YOUR TASK - The lines to reproduce run from the first one below to the line containing "Frequenzvergabe 2600 MHz (2010)", both included. Reproduce them exactly and nothing else.

Collected data -

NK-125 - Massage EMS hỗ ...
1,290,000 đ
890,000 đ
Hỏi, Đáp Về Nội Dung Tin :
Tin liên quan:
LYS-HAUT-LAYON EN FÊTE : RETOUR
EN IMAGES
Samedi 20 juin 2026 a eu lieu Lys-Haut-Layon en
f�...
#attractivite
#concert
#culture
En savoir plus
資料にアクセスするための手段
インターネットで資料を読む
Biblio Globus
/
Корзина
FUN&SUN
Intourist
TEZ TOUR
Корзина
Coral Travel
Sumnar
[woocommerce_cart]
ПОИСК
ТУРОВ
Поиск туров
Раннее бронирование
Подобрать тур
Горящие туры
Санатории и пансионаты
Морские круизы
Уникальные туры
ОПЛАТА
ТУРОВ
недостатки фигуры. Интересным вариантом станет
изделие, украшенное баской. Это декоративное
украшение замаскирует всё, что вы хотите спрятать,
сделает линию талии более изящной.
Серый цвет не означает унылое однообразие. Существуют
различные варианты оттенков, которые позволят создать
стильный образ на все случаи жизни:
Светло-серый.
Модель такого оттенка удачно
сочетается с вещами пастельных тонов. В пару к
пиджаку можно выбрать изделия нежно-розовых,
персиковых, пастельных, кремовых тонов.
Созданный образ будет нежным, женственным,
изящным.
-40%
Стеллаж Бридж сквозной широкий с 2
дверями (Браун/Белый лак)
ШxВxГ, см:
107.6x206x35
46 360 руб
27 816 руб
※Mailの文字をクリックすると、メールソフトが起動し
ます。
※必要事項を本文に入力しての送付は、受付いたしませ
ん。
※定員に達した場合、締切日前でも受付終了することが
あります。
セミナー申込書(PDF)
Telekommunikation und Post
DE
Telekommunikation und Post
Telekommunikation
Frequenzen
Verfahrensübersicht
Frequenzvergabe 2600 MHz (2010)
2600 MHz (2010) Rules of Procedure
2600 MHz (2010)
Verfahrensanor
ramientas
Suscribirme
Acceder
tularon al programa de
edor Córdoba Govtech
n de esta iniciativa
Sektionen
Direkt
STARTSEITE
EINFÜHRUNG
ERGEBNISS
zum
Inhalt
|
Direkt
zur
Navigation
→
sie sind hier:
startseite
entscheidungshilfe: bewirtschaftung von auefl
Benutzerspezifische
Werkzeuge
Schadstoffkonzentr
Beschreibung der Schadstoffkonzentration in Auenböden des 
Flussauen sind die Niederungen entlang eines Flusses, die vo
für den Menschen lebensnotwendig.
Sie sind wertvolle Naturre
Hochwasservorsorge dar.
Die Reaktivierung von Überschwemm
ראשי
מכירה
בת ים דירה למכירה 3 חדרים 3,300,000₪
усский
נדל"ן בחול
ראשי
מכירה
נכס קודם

ANSWER FOR THE TASK -
NK-125 - Massage EMS hỗ ...
1,290,000 đ
890,000 đ
Hỏi, Đáp Về Nội Dung Tin :
Tin liên quan:
LYS-HAUT-LAYON EN FÊTE : RETOUR
EN IMAGES
Samedi 20 juin 2026 a eu lieu Lys-Haut-Layon en
f�...
#attractivite
#concert
#culture
En savoir plus
資料にアクセスするための手段
インターネットで資料を読む
Biblio Globus
/
Корзина
FUN&SUN
Intourist
TEZ TOUR
Корзина
Coral Travel
Sumnar
[woocommerce_cart]
ПОИСК
ТУРОВ
Поиск туров
Раннее бронирование
Подобрать тур
Горящие туры
Санатории и пансионаты
Морские круизы
Уникальные туры
ОПЛАТА
ТУРОВ
недостатки фигуры. Интересным вариантом станет
изделие, украшенное баской. Это декоративное
украшение замаскирует всё, что вы хотите спрятать,
сделает линию талии более изящной.
Серый цвет не означает унылое однообразие. Существуют
различные варианты оттенков, которые позволят создать
стильный образ на все случаи жизни:
Светло-серый.
Модель такого оттенка удачно
сочетается с вещами пастельных тонов. В пару к
пиджаку можно выбрать изделия нежно-розовых,
персиковых, пастельных, кремовых тонов.
Созданный образ будет нежным, женственным,
изящным.
-40%
Стеллаж Бридж сквозной широкий с 2
дверями (Браун/Белый лак)
ШxВxГ, см:
107.6x206x35
46 360 руб
27 816 руб
※Mailの文字をクリックすると、メールソフトが起動し
ます。
※必要事項を本文に入力しての送付は、受付いたしませ
ん。
※定員に達した場合、締切日前でも受付終了することが
あります。
セミナー申込書(PDF)
Telekommunikation und Post
DE
Telekommunikation und Post
Telekommunikation
Frequenzen
Verfahrensübersicht
Frequenzvergabe 2600 MHz (2010)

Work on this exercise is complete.